Suizidhilfe, Recht auf Tod

Schwierige ethische Frage: Sollen Gesetzesregeln für «selbstbestimmtes Sterben» mit Vorgaben für suizidwillige Menschen und deren Ärzte kommen? Im Parlament fielen zwei gegensätzliche Wege durch.

06.07.2023 - 11:42:01

Regelung zur Sterbehilfe im Bundestag gescheitert

Eine gesetzliche Regelung zur Sterbehilfe in Deutschland ist vorerst gescheitert. Im Bundestag verfehlten zwei dafür vorgelegte Entwürfe mit Bedingungen und Voraussetzungen jeweils eine Mehrheit.

Abgelehnt wurde zunächst ein Vorschlag für eine striktere Regelung im Strafgesetzbuch. Für den Entwurf einer Gruppe um die Abgeordneten Lars Castellucci (SPD) und Ansgar Heveling (CDU) stimmten 304 Parlamentarier, mit Nein votierten 363, es gab 23 Enthaltungen. Der konkurrierende Entwurf einer Gruppe um Katrin Helling-Plahr (FDP) und Renate Künast (Grüne) bekam dann 287 Ja-Stimmen, es gab aber 375 Nein-Stimmen und 20 Enthaltungen.

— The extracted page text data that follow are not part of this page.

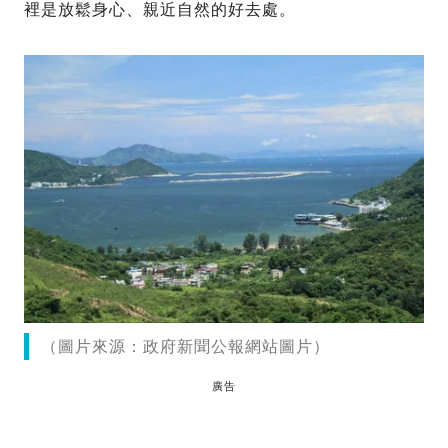
裡是放鬆身心、親近自然的好去處。
（圖片來源：政府新聞公報網站圖片）
廣告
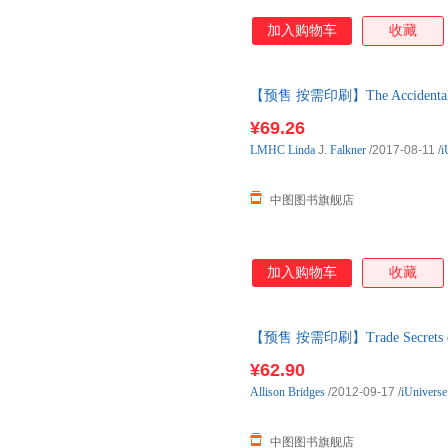
加入购物车
收藏
【预售 按需印刷】The Accident
货
¥69.26
LMHC
Linda
J.
Falkner
/2017-08-11
/
i
中图图书旗舰店
加入购物车
收藏
【预售 按需印刷】Trade Secrets of th
¥62.90
Allison
Bridges
/2012-09-17
/
iUniverse
中图图书旗舰店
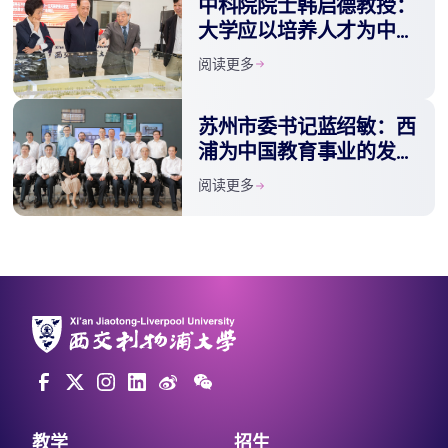
中科院院士韩启德教授：
大学应以培养人才为中心
与社会发展需求相结合
阅读更多
苏州市委书记蓝绍敏：西
浦为中国教育事业的发展
做出重要贡献
阅读更多
教学
招生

Hintergrund für die Initiativen war ein wegweisendes Urteil des Bundesverfassungsgerichts von 2020, das ein seit 2015 bestehendes Verbot der geschäftsmäßigen Sterbehilfe im Strafgesetzbuch gekippt hatte - weil es das Recht des Einzelnen auf selbstbestimmtes Sterben verletzte. «Geschäftsmäßig» hat dabei nichts mit Geld zu tun, sondern bedeutet «auf Wiederholung angelegt». Das Urteil stieß eine Tür für organisierte Angebote auf - aber ausdrücklich mit der Möglichkeit zur Regulierung. Diese Möglichkeit nutzte der Bundestag nun nicht.

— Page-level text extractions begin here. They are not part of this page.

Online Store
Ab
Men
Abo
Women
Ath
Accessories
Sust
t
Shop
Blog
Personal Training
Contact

Ein Gesetzesvorschlag sah Neuregelung im Strafgesetzbuch vor

Beide Vorstöße sollten Bedingungen und Voraussetzungen zu Fristen und Beratungspflichten festlegen, um eine Suizidhilfe für Volljährige zu regeln. Der Vorschlag der Gruppe Castellucci/Heveling sah dazu eine Neuregelung im Strafgesetzbuch vor. Dort soll es heißen: «Wer in der Absicht, die Selbsttötung einer anderen Person zu fördern, dieser hierzu geschäftsmäßig die Gelegenheit gewährt, verschafft oder vermittelt, wird mit Freiheitsstrafe bis zu drei Jahren oder mit Geldstrafe bestraft.» Geregelt werden sollten aber auch Ausnahmen.

Der Vorschlag der Gruppe Künast/Helling-Plahr sah eine Regelung ausdrücklich außerhalb des Strafgesetzbuches vor. Kommen sollte ein «Gesetz zum Schutz des Rechts auf selbstbestimmtes Sterben und zur Regelung der Hilfe zur Selbsttötung». Für den Vorstoß hatten sich zwei Gruppen zusammengetan. Im Entwurf heißt es: «Jeder, der aus autonom gebildetem, freiem Willen sein Leben eigenhändig beenden möchte, hat das Recht, hierbei Hilfe in Anspruch zu nehmen.» Ärzte dürften Volljährigen dann Arzneimittel dafür verschreiben.

Patientenschützer begrüßen Nein zu Gesetzesregeln

Die Deutsche Stiftung Patientenschutz hat das Nein des Bundestags begrüßt. «Es war richtig, dass der Bundestag über die organisierte Suizidbeihilfe abgestimmt und sich gegen beide Entwürfe entschieden hat», sagte Vorstand Eugen Brysch der Deutschen Presse-Agentur. «So wird Deutschland vor einem ethischen Dilemma bewahrt.» Jetzt dürften sich die Abgeordneten aber keine weiteren Jahre Zeit lassen, um ein wirksames Suizid-Präventionsgesetz zu verabschieden. Kommen müsse unter anderem ein Rechtsanspruch auf kurzfristige Sprechstunden, Behandlungsplätze und aufsuchende Therapieangebote, forderte Brysch.